Various types of disinfectants, whether for topical use or for home cleaning, have been in short supply since the pandemic started. And it seems like this trend will continue for much of this year. Clorox CEO Benno Dorer just announced that the trusty EPA-approved Clorox wipes won't be fully restocked until 2021, while The New York Times reports Lysol wipes are hard to find, too. It's safe to assume these highly sought-after items will likely get hoarded again the second they're back in stock.
Some Cuts of Meat
The meat industry has had its vulnerabilities exposed during the pandemic, with a number of major meat packers experiencing high numbers of COVID-19 infections among their employees. Tyson Foods, the world's second-largest processor of chicken, beef, and pork, has had a staggering 10,000 employees infected with coronavirus, causing major disruption in their operations. The country's largest pork producer, Smithfield, had closed down their facility and warned of major, lasting meat shortages earlier this year. And sure enough, the first wave of meat shortages forced some fast food chains to temporarily suspend their burgers and grocery stores were limiting meat purchases. While the situation doesn't currently seem to be as dire, grocery stores are still experiencing shortages of certain cuts of meat, which could last for the foreseeable future.

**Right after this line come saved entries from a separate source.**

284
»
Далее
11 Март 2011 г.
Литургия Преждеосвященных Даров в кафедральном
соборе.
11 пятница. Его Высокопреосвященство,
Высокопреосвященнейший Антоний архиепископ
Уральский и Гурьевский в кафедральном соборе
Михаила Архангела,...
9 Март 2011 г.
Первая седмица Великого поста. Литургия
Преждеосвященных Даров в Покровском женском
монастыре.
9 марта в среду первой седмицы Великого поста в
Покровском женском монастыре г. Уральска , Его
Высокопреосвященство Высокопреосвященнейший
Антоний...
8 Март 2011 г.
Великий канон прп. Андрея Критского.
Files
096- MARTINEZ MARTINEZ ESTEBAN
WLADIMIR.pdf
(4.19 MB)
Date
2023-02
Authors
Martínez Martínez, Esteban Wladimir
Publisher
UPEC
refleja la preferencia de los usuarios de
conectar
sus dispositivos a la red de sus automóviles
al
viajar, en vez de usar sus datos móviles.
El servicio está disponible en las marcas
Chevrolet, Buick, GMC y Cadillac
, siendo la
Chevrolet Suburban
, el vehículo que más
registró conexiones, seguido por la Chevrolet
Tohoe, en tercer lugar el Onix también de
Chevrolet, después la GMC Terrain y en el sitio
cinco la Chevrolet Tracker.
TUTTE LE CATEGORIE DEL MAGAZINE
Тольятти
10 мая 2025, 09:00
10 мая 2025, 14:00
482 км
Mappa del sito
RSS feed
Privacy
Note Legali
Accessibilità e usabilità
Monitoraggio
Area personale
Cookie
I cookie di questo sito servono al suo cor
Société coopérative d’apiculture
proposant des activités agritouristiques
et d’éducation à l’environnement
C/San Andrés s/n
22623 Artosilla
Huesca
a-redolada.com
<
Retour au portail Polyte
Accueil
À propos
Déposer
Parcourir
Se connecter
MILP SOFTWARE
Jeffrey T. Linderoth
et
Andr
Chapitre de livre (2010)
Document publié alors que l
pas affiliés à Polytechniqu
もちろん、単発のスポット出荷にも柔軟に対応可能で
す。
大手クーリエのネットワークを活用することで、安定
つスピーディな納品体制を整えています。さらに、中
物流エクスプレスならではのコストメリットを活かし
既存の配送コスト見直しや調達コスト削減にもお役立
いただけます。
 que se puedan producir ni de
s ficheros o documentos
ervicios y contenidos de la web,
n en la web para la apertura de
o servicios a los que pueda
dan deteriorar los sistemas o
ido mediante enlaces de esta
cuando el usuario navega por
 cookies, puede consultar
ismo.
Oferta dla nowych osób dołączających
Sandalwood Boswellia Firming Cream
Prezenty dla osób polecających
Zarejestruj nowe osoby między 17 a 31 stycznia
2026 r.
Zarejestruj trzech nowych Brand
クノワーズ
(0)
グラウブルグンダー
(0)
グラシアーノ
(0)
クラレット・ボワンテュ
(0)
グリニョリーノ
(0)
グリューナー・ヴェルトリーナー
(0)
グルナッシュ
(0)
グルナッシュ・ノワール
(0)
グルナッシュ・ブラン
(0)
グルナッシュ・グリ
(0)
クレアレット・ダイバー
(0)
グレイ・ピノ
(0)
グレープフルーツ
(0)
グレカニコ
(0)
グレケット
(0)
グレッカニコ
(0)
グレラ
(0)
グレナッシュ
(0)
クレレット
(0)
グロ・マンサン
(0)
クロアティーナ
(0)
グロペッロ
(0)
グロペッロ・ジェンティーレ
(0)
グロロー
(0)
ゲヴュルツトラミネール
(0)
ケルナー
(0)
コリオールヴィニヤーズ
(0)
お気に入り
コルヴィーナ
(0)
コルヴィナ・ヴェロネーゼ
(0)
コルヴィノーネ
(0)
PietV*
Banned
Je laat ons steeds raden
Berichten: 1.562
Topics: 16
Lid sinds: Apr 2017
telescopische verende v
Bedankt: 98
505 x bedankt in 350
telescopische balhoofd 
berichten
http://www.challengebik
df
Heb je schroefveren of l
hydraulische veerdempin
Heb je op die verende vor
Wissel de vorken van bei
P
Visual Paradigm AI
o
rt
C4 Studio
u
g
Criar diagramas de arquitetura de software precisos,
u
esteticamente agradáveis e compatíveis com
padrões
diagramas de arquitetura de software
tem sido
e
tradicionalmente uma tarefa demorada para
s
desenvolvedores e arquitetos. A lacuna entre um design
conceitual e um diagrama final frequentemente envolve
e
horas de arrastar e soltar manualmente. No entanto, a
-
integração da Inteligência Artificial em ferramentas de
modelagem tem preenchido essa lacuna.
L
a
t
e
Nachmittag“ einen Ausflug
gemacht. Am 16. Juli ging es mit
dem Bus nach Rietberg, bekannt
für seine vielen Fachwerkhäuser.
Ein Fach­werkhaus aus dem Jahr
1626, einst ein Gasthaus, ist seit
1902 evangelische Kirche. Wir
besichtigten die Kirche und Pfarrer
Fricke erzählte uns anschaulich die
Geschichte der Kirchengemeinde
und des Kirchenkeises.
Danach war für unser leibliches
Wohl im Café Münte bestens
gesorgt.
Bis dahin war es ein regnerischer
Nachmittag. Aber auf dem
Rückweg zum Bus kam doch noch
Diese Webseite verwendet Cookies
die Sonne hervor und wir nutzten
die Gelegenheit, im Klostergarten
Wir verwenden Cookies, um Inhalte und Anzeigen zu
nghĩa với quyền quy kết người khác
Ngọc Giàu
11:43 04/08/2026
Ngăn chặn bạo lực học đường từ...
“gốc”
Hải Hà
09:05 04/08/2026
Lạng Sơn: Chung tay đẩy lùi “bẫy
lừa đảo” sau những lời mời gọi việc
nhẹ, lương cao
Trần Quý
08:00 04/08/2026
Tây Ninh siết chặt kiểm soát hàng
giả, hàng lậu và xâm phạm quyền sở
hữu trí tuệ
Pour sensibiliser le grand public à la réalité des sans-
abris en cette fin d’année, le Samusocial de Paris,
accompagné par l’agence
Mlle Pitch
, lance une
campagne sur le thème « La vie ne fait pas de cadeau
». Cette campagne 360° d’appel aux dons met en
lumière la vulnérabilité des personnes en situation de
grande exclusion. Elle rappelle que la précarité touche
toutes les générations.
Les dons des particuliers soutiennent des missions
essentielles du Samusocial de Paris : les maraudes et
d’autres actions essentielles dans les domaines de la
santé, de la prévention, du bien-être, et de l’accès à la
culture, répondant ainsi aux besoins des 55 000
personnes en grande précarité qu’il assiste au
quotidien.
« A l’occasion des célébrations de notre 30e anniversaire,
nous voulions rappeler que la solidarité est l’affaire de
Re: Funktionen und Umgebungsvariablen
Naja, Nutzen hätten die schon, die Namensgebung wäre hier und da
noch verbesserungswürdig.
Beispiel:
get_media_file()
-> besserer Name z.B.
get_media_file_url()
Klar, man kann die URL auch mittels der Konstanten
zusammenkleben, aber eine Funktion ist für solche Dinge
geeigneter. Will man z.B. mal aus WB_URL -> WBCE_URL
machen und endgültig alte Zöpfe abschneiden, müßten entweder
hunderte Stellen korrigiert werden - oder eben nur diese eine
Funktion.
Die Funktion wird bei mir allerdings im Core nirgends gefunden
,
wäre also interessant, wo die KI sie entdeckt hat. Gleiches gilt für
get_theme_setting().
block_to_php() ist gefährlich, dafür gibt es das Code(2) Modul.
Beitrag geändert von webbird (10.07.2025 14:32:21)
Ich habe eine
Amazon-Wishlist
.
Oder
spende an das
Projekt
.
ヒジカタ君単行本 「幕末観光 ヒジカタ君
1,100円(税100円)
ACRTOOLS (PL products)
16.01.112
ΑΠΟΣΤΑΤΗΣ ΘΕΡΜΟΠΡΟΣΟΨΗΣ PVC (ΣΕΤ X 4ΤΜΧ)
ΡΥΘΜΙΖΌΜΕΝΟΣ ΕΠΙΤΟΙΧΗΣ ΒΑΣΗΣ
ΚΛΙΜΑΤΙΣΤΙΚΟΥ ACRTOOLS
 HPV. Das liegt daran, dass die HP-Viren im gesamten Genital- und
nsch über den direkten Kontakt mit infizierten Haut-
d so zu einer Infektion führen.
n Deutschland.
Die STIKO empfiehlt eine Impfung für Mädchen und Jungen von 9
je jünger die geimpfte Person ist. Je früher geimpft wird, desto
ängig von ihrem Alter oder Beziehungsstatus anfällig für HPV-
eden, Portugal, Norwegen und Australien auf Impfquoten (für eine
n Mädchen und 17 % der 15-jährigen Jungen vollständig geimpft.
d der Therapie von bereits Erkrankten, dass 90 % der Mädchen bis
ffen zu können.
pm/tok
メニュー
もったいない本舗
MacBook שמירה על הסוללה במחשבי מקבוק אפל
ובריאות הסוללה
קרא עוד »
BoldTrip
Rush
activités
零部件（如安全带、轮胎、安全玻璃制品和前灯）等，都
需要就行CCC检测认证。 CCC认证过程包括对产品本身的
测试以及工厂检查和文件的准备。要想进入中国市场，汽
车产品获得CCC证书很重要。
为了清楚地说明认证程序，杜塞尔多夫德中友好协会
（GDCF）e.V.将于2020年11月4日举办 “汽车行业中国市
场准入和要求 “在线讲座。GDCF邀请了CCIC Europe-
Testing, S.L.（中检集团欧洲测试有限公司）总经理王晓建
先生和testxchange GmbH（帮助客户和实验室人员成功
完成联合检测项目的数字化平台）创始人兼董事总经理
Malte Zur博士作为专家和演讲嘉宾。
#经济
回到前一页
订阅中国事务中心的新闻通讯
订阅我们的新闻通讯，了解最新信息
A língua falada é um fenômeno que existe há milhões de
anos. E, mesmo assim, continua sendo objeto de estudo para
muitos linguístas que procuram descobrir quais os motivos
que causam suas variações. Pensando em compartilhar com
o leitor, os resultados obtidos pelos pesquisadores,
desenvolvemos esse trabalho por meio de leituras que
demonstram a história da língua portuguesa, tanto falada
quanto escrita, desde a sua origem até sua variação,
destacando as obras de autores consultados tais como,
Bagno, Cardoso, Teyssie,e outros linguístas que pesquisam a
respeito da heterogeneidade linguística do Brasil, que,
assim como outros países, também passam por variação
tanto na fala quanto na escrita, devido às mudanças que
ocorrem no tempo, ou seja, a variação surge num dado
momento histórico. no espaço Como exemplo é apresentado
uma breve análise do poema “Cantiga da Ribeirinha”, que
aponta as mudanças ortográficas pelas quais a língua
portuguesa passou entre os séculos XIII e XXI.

Flour was a hot commodity during the pandemic. Because of a surge in home baking, popular brands like King Arthur and Bob's Red Mill had a hard time keeping their flours in stock. And while the demand is slightly waning due to a change in eating habits during summer, an increase in baking in the fall and around the holidays might put us right back into a flour shortage. If there's a brand of flour you particularly like, stock up on it now while the supply chain is coming up for air.
Cheese was another grocery staple that people just couldn't get enough of while quarantining, a demand which raised its wholesale prices to record levels in June. The supplies of cheese in grocery stores are currently stable, but buying it may soon become cost prohibitive for many, especially if another wave of the pandemic kicks us into a hoarding frenzy. Aged cheeses are at an increased risk of becoming expensive, since the production process is lengthier and more complicated.
Your Favorite Pantry and Snack Items
From canned soups to frozen dinners, there's a significant decrease in the variety of your favorite pantry staples. Major food companies like PepsiCo, Kraft Heinz, Amy's Kitchen, General Mills, and Coca-Cola have decided to retire some of their products during the pandemic to ensure a steady supply of their strongest best-sellers. Expect to find fewer flavors and varieties of Progresso Soups, Frito-Lay snacks, and Cheerios going forward.
Toilet paper is no longer difficult to come by, but it's safe to say this is a high-risk pandemic item—if we were to experience another lockdown in a few months, we'd be right back where we were in March in terms of TP shortages. On the other hand, while you may be able to find it in stores right now, you might have to settle for the kind made for commercial customers, as opposed to the really good soft stuff, as grocery stores are experimenting with new suppliers.
While not exactly a grocery item, coins, or rather a lack of them, can definitely impact your shopping trip. And we are currently in the midst of a coin shortage, which has been attributed to the closure of coin-circulating businesses like coffee shops, laundromats, and other smaller retailers. The situation has become serious enough for the Federal Reserve to create a Coin Task Force, which will work to figure out how to solve pandemic-related coin shortages. In the meantime, grocery stores like Kroger are finding creative ways to get by without coins, like giving out change in credit that can be applied to future orders.